The gut microbiota is a potentially modifiable risk factor for various health complications. Therefore, advanced techniques are warranted to understand the relationship between gut microbiota, disease, and clinical relevance. This chapter focuses on the emerging application of artificial intelligence (AI) techniques in the studies of gut microbiota. It opens with a discussion on the role of gut microbiota in health, mentions an overview of AI techniques, and provides information on the application of AI in the study of the gut microbiome and its role in the diagnosis and treatment of diseases. It also gives a glimpse into the challenges and future direction of artificial intelligence in gut microbiome research. The chapter provides new insights into the extraordinary applications of AI in the study of the gut microbiome.
TopIntroduction
The importance of the human gut microbiome to human health has drawn more attention in healthcare in recent years. Notably, the significant rise in research on gut microbiome is potentially due to a greater knowledge of the pivotal role of gut microbiome in human health. The human intestinal tract harbours a diverse community of microorganisms including archaea, bacteria, viruses and fungi. They coexist in the human gastrointestinal system in a symbiotic relationship with the host. The microbiome is the collective term for a group of bacteria, also known as the microbiota (Turnbaugh et al., 2007). The genome of the human host is 150 times smaller than that of the gut microbiome, which contains about 100 trillion bacteria (3 million vs. roughly 23,000 genes, respectively) (Altveş et al., 2020). Eubiosis, the term for the good balance between the host and microbiome in healthy people, can be changed to dysbiosis (an aberrant shift in microbiota compositions) in a number of clinical situations (Giuffrè et al., 2020; Hrncir, 2022; Nallappan et al., 2021).
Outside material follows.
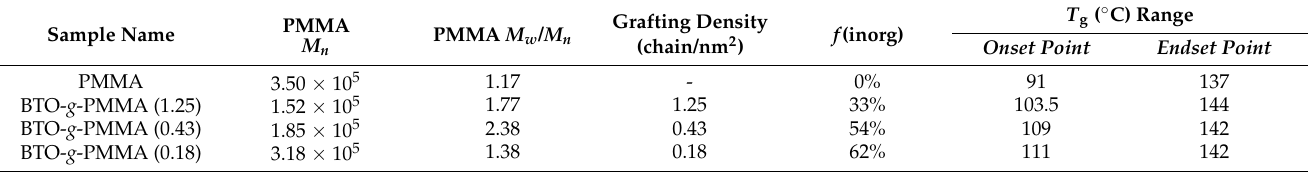
Table 1. Sample specification of PMMA and core–shell BTO- g -PMMA composites based on barium titanate core of 200 nm size; ( f inorg = percentage of inorganic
The diagnosis of the precise relationship between dysbiosis and the emergence of the disease gained attention in scientific investigations. Omic studies including metabolomics, metagenomics and metatranscriptomics are frequently employed to examine the gut microbiome owing to the high-throughput and high-resolution data (Aguiar-Pulido et al., 2016; Zhang et al., 2019). Metabolomics measures the concentrations of various compounds produced by a particular microbial community, whereas metagenomics techniques (such as whole-genome shotgun sequencing or 16S rRNA gene sequencing) provide detailed information pertaining to the community of interest’s general genetic makeup of microbes (Aguiar-Pulido et al., 2016; Zhang et al., 2019). A lot of data has been produced by the use of omics studies, which has led to the invention of computational techniques and programmes like machine learning to help handle and evaluate this data for the study of the human gut microbiota (Ghannam & Techtmann, 2021; Goodswen et al., 2021; Marcos-Zambrano et al., 2021). The enormous volume of data produced by these techniques has prompted the advancement of computer techniques for processing and analysis of data, with machine learning emerging as a potent and popular tool in this area.